The Seattle Center data was obtained from Open Street Maps. These maps give latitude and longitude of various features (such as roads and buildings), and assign an 11 digit reference number and a two digit waypoint ID. Processed data is presented in spreadsheet junctions47_6213_-122_3509.xls. This data was used to produce Map47_621300_-122_350900.csv.

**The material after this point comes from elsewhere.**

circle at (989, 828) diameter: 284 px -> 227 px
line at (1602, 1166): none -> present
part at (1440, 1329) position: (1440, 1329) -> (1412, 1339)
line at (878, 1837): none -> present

Open Street Maps also gives the coordinates of building outlines. It would be possible to construct maps of landmarks, and take distances with a sonar or other ranging sensor. This could be combined with other information to improve localization. See particle filters in S. Thrun, W. Burgard and D. Fox, Probabilistic Robotics, MIT Press, 2006.


Searching


There are several popular search algorithms. In simple form, they are often presented on a grid, where a path from the start to the finish must be found that avoids blocked off areas. The optimal path is the shortest. Breadth-first search expands all nodes from the starting node, then expands all successor nodes until reaching the goal. Dijkstra’s algorithm is a variant of breadth first in which successors are selected on contours of equal cost, instead of equal depth. Neither algorithm is optimal computationally, nor guaranteed to find the shortest path.


Most video game search uses the A* algorithm. It is guaranteed to find the shortest path if a solution exists, and will determine if a goal is unreachable. Any other algorithm guaranteed to find the shortest paths will require at least as many node expansions as A*. The A* algorithm differs from the Dijkstra algorithm by not only counting the cost to reach an intermediate node, but also providing an estimate of the cost from the intermediate node to the goal. The estimate (or heuristic) is often the Euclidean distance to the goal.


While A* is an optimal search algorithm, search often eats up major computational resources for games. The trick to achieving faster results is to limit the search space. One way is to mix finer and coarser grids. For paths that must follow roads or sidewalks, the only decision points are at junctions, which reduces the search space considerably.


Software


Source code C4_Planner implements the A* algorithm to find the best path between origin and destinations. It is based on the 2007 DARPA Urban Challenge, which presented vehicles with two files. The Route Network Definition File (RNDF) was a text-based visual map, which was known in advance. The Mission Definition File (MDF) was an ordered list of points that the vehicle was required to visit, and was revealed shortly before the contest. The present software is hard-coded to use Map47_621300_-122_350900 as the RNDF. The MDF is contained in the arrays goal_lat and goal_lon, which are meant to be modified when a new mission is begun. The present code is designed for the Seattle Robotics Society’s RoboMagellan event, which is held at Seattle Center. For that contest, cones are positioned at several outdoor locations. These coordinates are not known until the start of the contest. Coordinates are approximate, and the robot won’t be able to touch the cones without visual localization.


To Do:

Hardware


No special hardware required.


Status


Code was lightly tested on Seattle Center data and appears to work.